Directions for this task:
Only the lines below between the ones containing "right elbow: (71, 75)" and "left wrist: (84, 90)", inclusive, are to be reproduced, each exactly as it stands.
━━━ Given data
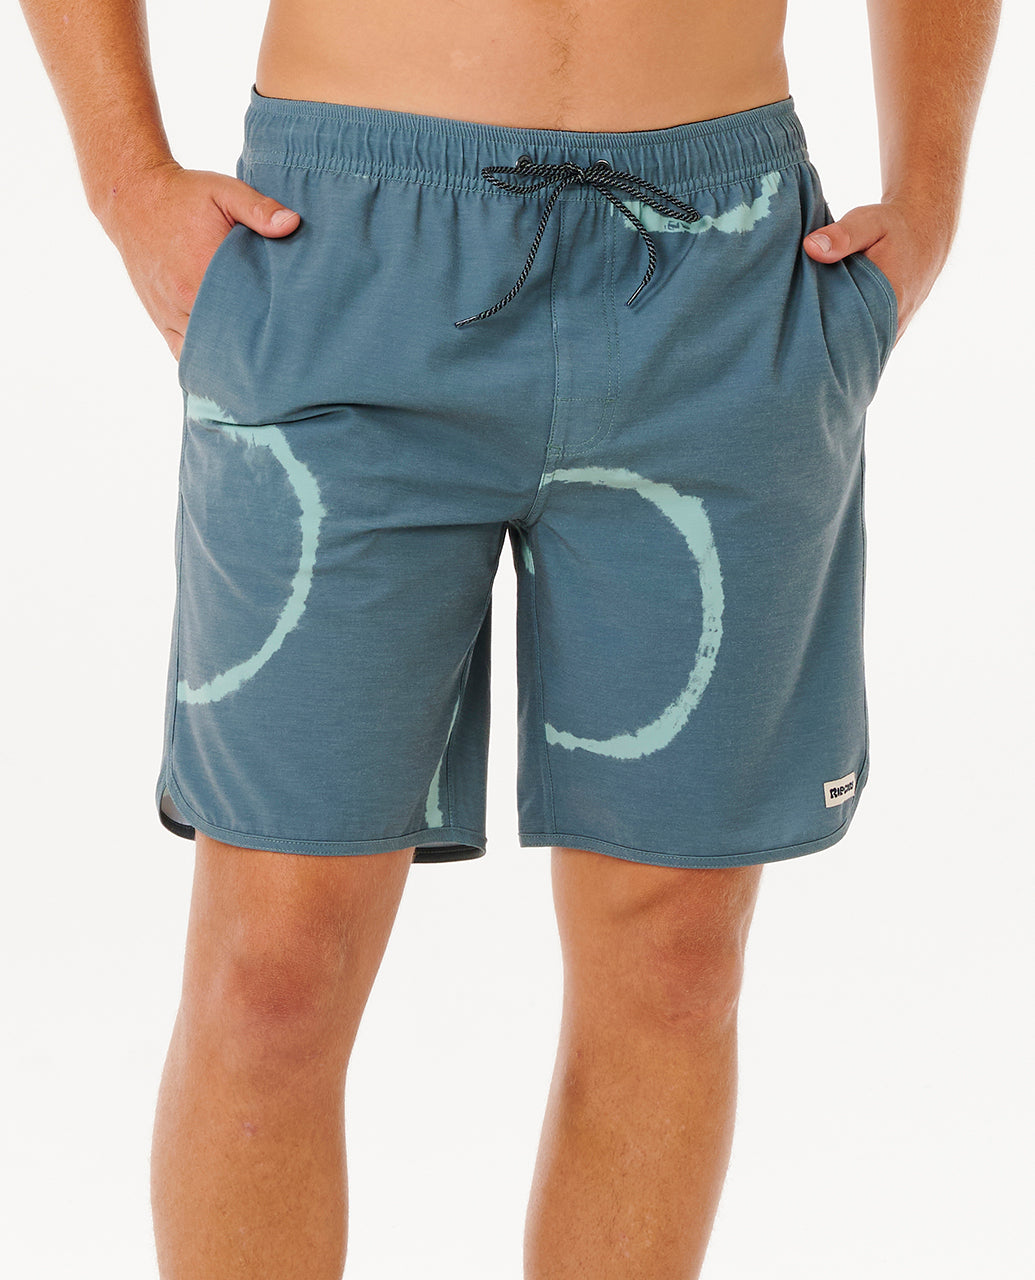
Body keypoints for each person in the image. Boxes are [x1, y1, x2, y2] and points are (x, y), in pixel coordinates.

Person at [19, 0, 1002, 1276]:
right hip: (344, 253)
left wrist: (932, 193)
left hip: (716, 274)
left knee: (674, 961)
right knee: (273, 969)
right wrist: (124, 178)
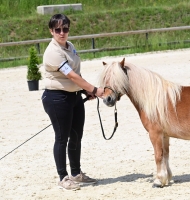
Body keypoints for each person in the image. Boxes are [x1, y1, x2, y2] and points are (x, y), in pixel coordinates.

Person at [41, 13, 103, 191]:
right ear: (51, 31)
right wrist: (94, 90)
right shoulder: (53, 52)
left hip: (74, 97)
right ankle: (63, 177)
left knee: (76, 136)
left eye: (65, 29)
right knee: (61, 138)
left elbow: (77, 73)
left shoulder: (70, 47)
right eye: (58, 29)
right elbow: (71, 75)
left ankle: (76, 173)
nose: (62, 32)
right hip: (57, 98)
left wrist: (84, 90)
━━━━━━
━━━ Given data
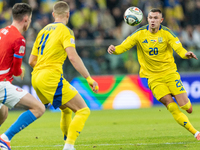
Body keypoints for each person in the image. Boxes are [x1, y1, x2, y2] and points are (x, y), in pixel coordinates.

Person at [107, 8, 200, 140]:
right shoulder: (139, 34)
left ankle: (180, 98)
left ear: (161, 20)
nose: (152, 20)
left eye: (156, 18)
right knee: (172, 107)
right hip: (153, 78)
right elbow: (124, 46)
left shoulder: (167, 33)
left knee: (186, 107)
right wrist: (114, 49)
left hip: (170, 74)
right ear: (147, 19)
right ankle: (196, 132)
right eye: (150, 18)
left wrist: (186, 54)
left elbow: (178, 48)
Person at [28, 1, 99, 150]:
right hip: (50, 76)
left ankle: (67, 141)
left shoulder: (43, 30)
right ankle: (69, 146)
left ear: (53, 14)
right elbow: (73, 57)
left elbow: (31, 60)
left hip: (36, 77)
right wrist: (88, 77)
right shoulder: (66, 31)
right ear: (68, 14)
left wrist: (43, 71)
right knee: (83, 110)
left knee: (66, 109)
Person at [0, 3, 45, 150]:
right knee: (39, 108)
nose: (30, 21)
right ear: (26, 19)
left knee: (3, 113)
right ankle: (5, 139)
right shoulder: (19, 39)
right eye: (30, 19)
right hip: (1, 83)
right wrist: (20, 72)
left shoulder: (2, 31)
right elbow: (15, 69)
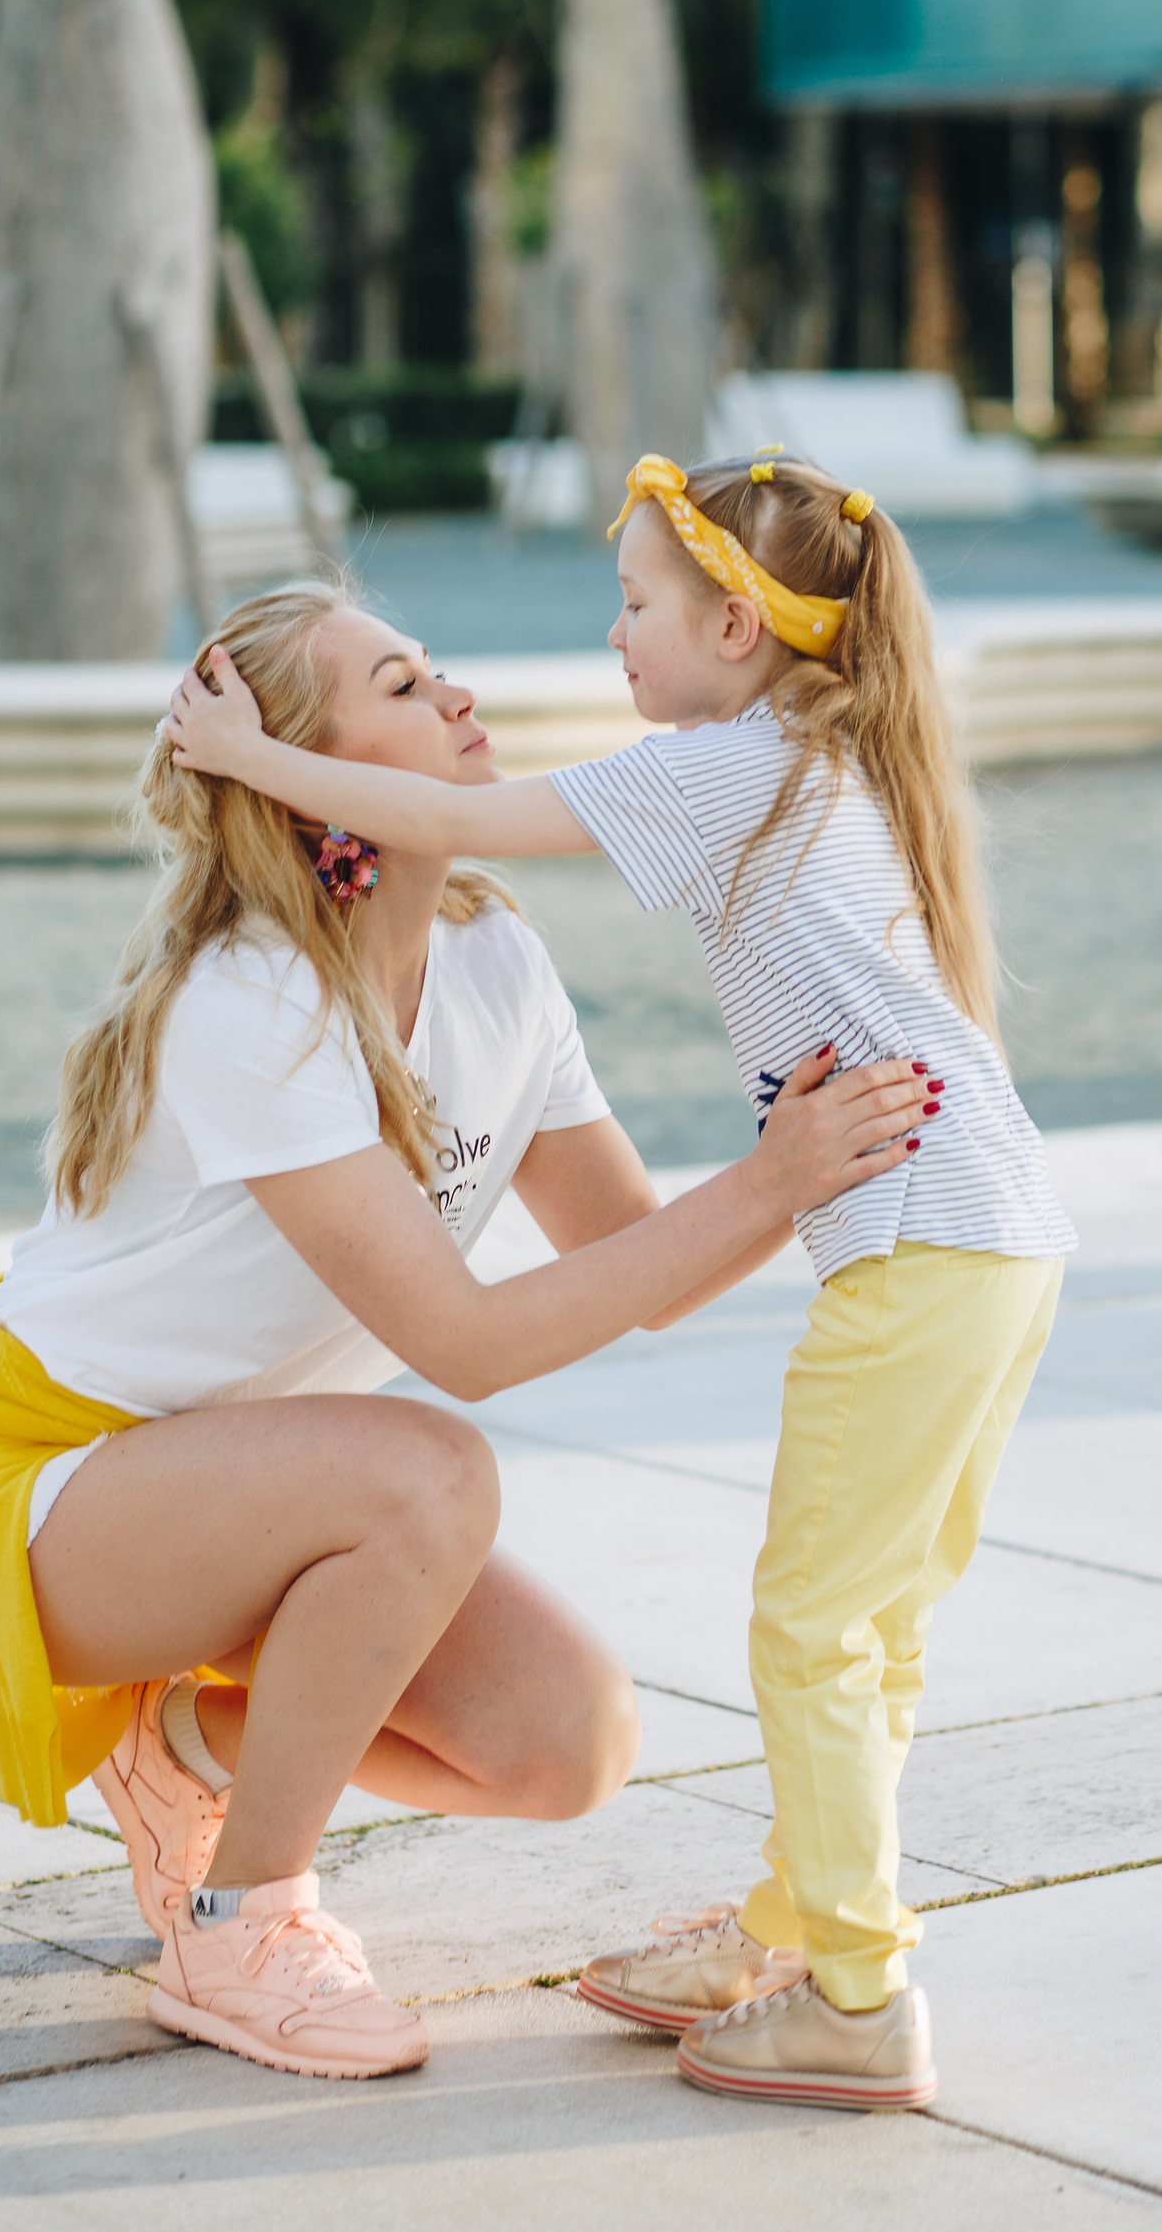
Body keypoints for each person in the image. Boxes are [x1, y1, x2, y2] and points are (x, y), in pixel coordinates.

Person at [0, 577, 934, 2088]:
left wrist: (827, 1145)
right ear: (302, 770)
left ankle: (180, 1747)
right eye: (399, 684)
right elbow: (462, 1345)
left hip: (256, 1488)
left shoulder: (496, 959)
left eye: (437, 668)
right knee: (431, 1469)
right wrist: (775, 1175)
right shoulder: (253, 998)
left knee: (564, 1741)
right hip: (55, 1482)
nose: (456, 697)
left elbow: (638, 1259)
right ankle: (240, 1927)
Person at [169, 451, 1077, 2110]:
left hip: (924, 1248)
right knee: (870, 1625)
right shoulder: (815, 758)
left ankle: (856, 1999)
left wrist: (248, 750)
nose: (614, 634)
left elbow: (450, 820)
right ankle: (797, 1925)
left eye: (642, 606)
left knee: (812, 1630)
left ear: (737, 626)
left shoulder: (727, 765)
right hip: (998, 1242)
━━━━━━
Exercise solution:
right elbow: (71, 75)
left ankle: (76, 173)
nose: (62, 32)
right hip: (57, 98)
left wrist: (84, 90)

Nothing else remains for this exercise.